Today’s Feast within the Church is known by many names. Most common are Candlemas or The Presentation of the Lord. According to Jewish law, the firstborn male child of any union belonged to God in a unique way.
While we all belong to God, Jewish law of old said that the first born male of any union needs to be ransomed or bought back by his parents. On the 40th day of their son’s life, his parents present their child in the temple and make a sacrifice for his release to their care. On this same day, the mother was ritually purified. Throughout most Christian faiths, and especially within the Catholic faith, there is a strong connection to these Jewish roots.
The Presentation of the Lord has always been celebrated on a fixed day. Originally this was February 14, forty days after January 6th and the Feast of the Epiphany. While the Epiphany has never been considered the day of Christ’s birth, it is when the birth of our Savior was revealed. For the first 300 years of Christian faith, Christmas was not celebrated. The first record of a Christmas celebration is December 25, 336. This acknowledgment of an actual birth date changed the feast of the Presentation to February 2, forty days after Christmas.
Scripture tells us of Simeon and Anna who were at the temple in Jerusalem on the day the Lord was presented by his parents. Both were advanced in years, and both had waited, praying, that the face of the promised Messiah would be revealed to them before they died. It was Simeon who declared with joy that his prayers had been answered.
While you won’t find The Feast of the Purification of Mary, or the Candlemas or Presentation of the Lord in the Temple on any secular calendar, you will see Ground Hog Day. So what is the connection? It’s a strange one. Once upon a time, as a Scottish saying goes, “If Candlemas be fair and bright, Winter has another fight. If Candlemas brings clouds and rain, Winter will not come again.” For reasons beyond comprehension, this folklore of weather prediction evolved into groundhog day. The groundhog needs a bright day to see its shadow. Shadows spell six more weeks of winter while the groundhog continues to hibernate. While the saying is Scottish in roots, it was German immigrants of Pennsylvania that started the Groundhog Day tradition in 1887. Their inspiration came from the Candles of Candlemas. Traditionally, Candlemas celebrations began in a darkened church with people lighting candles from a single flame. The single flame represents the Light of Jesus Christ, which spreads from person to person until the whole of the church is bathed in light. What a beautiful image, don’t you think?
Today is also Thursday. Now as many of you know, we like to have an Italian Inspired Supper on Thursdays. What could be more Italian inspired than Spaghetti? Enjoy!
Spaghetti with Meaty Ragù
3 Garlic Cloves
1-1/2 teaspoon Thyme
1-1/2 teaspoons Basil
1 teaspoon Oregano
1/2 lb Italian Sausage
1 lb Ground Beef
1 (14.5 oz) can Italian Tomatoes
1 (26 oz) jar Pasta Sauce
1/2 cup Red Wine
8 oz Spaghetti
Peel and mince garlic, set aside. Measure out the thyme, basil and oregano. Place on the cutting board along with the garlic.
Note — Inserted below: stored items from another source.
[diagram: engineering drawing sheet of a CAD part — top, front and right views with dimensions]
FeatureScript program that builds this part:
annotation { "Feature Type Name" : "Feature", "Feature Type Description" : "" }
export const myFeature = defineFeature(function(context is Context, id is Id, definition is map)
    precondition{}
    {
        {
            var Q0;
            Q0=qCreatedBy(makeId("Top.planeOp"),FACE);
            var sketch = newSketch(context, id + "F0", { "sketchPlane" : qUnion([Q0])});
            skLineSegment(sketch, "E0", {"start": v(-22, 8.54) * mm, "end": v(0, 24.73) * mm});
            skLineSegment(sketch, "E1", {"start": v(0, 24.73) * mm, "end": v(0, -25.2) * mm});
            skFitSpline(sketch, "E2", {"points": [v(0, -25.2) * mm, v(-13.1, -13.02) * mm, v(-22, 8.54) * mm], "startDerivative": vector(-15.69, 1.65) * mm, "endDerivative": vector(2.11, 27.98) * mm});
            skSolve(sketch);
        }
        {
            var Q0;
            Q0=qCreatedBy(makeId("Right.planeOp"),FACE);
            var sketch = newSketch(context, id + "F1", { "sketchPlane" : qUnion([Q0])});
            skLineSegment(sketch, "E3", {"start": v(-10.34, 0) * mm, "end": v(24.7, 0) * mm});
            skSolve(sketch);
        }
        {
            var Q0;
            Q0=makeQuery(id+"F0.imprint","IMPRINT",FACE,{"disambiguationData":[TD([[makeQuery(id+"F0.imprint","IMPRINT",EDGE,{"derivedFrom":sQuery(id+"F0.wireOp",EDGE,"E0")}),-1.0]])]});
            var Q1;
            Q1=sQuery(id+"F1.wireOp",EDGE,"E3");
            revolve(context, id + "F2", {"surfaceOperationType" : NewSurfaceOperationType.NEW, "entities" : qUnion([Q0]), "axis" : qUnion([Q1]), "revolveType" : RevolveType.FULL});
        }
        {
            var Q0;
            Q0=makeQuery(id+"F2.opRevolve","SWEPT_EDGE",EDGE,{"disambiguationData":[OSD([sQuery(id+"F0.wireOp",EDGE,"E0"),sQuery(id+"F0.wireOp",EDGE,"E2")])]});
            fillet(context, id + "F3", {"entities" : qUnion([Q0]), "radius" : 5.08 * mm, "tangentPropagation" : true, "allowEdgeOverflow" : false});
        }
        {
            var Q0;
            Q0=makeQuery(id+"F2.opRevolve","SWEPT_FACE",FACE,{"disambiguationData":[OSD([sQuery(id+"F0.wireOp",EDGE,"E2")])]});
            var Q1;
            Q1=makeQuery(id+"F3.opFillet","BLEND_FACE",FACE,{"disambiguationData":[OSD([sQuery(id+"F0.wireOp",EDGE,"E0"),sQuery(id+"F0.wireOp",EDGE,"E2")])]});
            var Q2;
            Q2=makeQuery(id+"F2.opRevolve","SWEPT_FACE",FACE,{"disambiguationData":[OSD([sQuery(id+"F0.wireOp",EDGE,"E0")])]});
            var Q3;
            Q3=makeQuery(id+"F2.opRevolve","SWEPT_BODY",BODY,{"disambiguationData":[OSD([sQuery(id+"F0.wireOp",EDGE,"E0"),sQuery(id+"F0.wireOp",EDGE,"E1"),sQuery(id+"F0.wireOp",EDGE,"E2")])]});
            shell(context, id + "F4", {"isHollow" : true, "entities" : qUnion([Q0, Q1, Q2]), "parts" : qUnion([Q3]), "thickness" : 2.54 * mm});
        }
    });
Heat a small pan over low heat. Once warmed, add the garlic and herbs. Roast until fragrant, just a few minutes. The house will smell like amazing herb-garlic toast. Set aside.
In a large pot over medium heat, brown sausage and ground beef, crumbling the meats together as they brown. Drain well, return to pot.


Add herbs, garlic, Italian tomatoes, pasta sauce to the pot. Stir to blend. Measure wine into a measuring cup, pour into the empty pasta gar. Swirl wine to draw any remaining sauce into the mixture, add to the meat sauce. Bring to a full boil, lower heat and allow to simmer until ready to serve.



The longer the sauce simmers, the more intense the flavors. For best results, sauce should be allowed to simmer for a minimum of 1 hour for flavors to mature and sauce to thicken. If sauce becomes too dry, thin with a splash or two of wine.
For Spaghetti Noodles: Bring a pot of well-salted water to a full boil. Add pasta and cook, stirring occasionally, until al-dente, about 10 minutes. Drain well, reserving some of the cooking water. DO NOT RINSE!
Serving options: Leave pasta in colander over a pot of barely simmering water. Let everyone serve themselves, using as much or as little of the sauce as desired. Or place pasta in a large serving bowl, spoon meat sauce over pasta, toss to blend and serve.
Serve the spaghetti any way you like, along with a salad, warm bread and wine for an amazing feast on this amazing day.